Teddy and I are doing great and our routine together is becoming clearer to Teddy and it shows in his demeanor-he seems much less anxious about 'where are you' when I leave the barn to do chores. The routine is becoming consistent for him. Teddy gets to be a dog, Teddy gets to bark in his field in the day if he feels he should, and then Teddy get his own palatial stall to sleep in. I also started bringing White Dog in at night in his final year-there are donkeys and llamas out there and really no need for night time guard since we don't raise animals anymore, and all the goats are up near Marcella.

To be honest, I like this. I like knowing Teddy is safe inside. I have become a wuss, to be honest. It also helps me see how well, or not, he is eating. He is like White Dog, he grazes, or takes days to eat. So I switched foods and that seems to have been a hit, and, wait for it...I've been poaching boneless chicken breasts chucks for him. Gads, I'm getting soft! But he needs to put on weight.

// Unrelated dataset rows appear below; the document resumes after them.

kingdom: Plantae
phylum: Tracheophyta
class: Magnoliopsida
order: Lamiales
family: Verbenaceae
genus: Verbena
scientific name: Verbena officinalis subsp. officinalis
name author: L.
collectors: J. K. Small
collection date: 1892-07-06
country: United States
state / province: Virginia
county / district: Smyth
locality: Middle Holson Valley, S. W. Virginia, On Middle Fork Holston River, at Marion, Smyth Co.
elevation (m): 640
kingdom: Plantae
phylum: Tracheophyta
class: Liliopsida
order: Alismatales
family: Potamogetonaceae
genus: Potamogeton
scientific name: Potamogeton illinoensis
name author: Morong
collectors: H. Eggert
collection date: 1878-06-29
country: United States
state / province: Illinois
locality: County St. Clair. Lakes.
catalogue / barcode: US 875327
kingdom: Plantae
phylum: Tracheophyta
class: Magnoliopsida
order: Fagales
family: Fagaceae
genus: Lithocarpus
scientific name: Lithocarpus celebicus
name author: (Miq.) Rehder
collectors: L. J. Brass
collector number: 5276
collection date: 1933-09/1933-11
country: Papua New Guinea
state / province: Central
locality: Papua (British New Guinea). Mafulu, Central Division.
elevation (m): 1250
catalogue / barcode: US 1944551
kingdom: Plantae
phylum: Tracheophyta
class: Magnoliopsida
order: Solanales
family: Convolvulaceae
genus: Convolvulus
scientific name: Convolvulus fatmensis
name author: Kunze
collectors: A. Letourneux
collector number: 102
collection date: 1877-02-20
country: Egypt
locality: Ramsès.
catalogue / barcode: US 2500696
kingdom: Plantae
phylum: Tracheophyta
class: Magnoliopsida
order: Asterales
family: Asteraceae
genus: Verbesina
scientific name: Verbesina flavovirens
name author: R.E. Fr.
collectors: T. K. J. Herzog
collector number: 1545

To look out and see him in the snow today, in the storm, it is like white Dog and he were having a brief conversation,

"Teddy, you are doing great, thank you for helping her," White Dog says.

"White Dog, thank you for helping me get here."

Visit Instagram to see more of Teddy's first week.

Monday, February 21, 2022

He has arrived...introducing my heart dog...Teddy!

 


I knew it was meant to be. I knew White Dog was helping make this connection. I know White Dog felt my pain after he died. He could feel my pain when he was alive and in death I know he knew I needed something huge, a project.

And the I saw Teddy. And I kept thinking of his face, and I ended up adopting him from the Pyr rescue in Virginia, where they had worked with him for over a year to determine what would be the best job for him. I alos found out when he arrived that his first owner, his only owner, was an elderly woman who lost her husband and she had to sell her farm,, and she sent Teddy tot he rescue. My understanding is he went everywhere with her as well as guard her goats and hens. When I hear his first owner was a loving elder who had to give him up, I think maybe she too had asked the spirits to help Teddy land in the right place.

He arrive yesterday, we are forever grateful for the rescue to have driven him all the way here for a very fair fee. We felt it was best for Teddy, so we are so happy he did. I have a secure suite in barn next to MArcella for him. He did just fine on his first day, and night. I couldn't wait to get to him in morning. When I opened the stall door, he was lying about and at first his face looked sort of sad, but then it's like he remembered me and was happy. I did chores in barn while he ate, and then took him out to equine barn where he can be in field and come and go to see me. He definitely is still wondering where he is, but he's happy. I still don't want to put him in pasture alone until he settles more so he is going out in increments with me.

Today I took him to visit Martyn at work. He rides great! SO great for our healing visits to elders. He is unfased by chain saw and loud sounds too.

He is not White Dog, but there are moments where it is like they both merge in and out-when I look out in field and see him. White Dog was more an explorer, more brave, Teddy seems more like he needs my reassurance. He is not timid in the least, he just loves people.

While White Dog was my spirit dog, Teddy feels like he is my heart dog...and White Dog knew I needed him. He is the dog I need. I was thinking how Bear was going to be that, but once Covid hit, and we got Buddy for Bear, I feel like Buddy and Bear are a team, and they need each other. In time I think they will be possible candidates for visits, but not right now.